On Monday morning, District Department of Transportation Director Gabe Klein sat at a dais at the Metropolitan Washington Council of Governments boardroom, next to the Dutch ambassador and other Netherlandish dignitaries. They were there to talk about how their country makes it easy to bicycle, before mobile workshops that would assess D.C.’s bike friendliness.

Although the Dutch could brag about their capacious bike parking facilities and dedicated cycle tracks, it wasn’t wholly an instructor-student dynamic. In many instances, the foreigners ended up praising D.C.’s bicycling infrastructure, from signage to new bike lanes to high usage of helmets. Klein tapped away at his Android phone for parts of the presentation–he’s familiar with the Dutch innovations, having brought a few of them to D.C. already–and looked up to smile at photos of children cycling to school. When his turn at the mic came, Klein delivered a stirring encomium to bold action for a bike-centric city.

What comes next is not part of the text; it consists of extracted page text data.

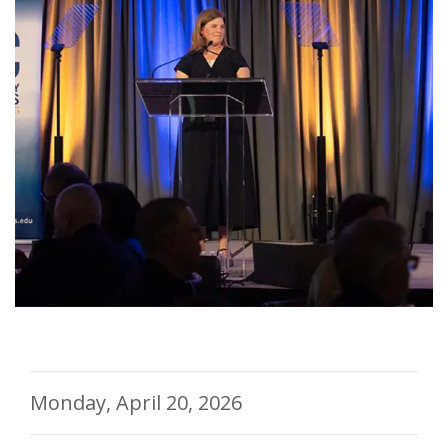
Monday, April 20, 2026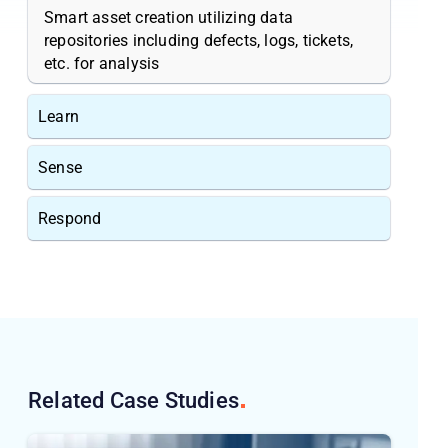
Smart asset creation utilizing data
repositories including defects, logs, tickets,
etc. for analysis
Learn
Sense
Respond
Related Case
Studies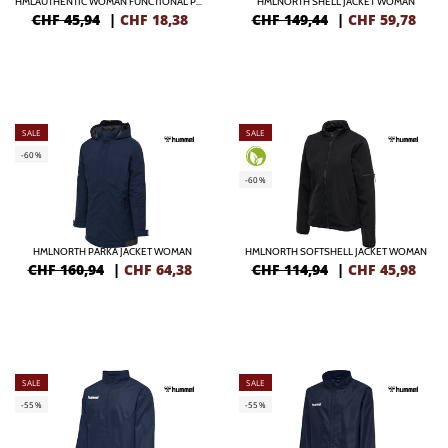
HMLAUTHENTIC WOMAN FUNCTIONAL POLO
HMLNORTH SHELL JACKET WOMAN
CHF 45,94
|
CHF
18,38
CHF 149,44
|
CHF
59,78
SALE
SALE
-60%
-60%
HMLNORTH PARKA JACKET WOMAN
HMLNORTH SOFTSHELL JACKET WOMAN
CHF 160,94
|
CHF
64,38
CHF 114,94
|
CHF
45,98
SALE
SALE
-55%
-55%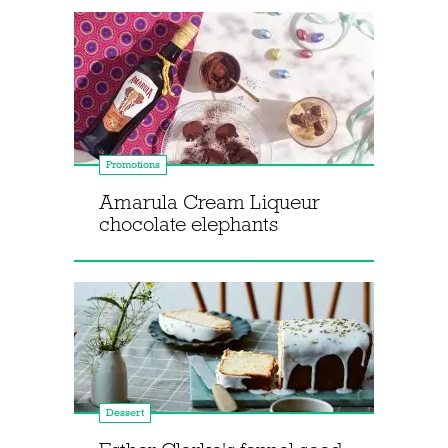
Promotions
Amarula Cream Liqueur
chocolate elephants
Dessert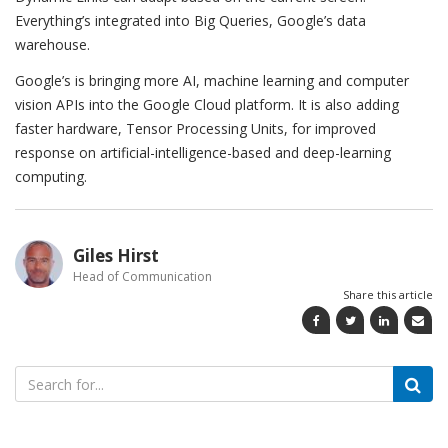
Everything’s integrated into Big Queries, Google’s data
warehouse.
Google’s is bringing more AI, machine learning and computer
vision APIs into the Google Cloud platform. It is also adding
faster hardware, Tensor Processing Units, for improved
response on artificial-intelligence-based and deep-learning
computing.
Giles Hirst
Head of Communication
Share this article
Search
for:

“We can’t say we want to be more sustainable, but we also want to widen our roads and make it easier to drive, it just doesn’t work that way,” he said. “I’ve wanted to be more aggressive over the last few years than we have been.”

Even in the confined political environment of Washington–where many streetscape changes have to be vetted by multiple levels of city and federal government–Klein has hurled himself into elevating pedestrians and bikes over cars, with the idea of increasing both access and safety (a tricky thing, since more people on foot and two wheels means more targets for vehicles to hit). Aside from a few high-profile reversals–like the wide Pennsylvania Avenue NW bike lanes that later had to be slimmed down–he’s mostly gotten his way. DDOT is now retrofitting so many streets for bikes that the agency is trying to figure out how to contract out the work, rather than doing it all in-house. One need: More paint stripers, to keep up with all the traffic flow revisions the agency wants.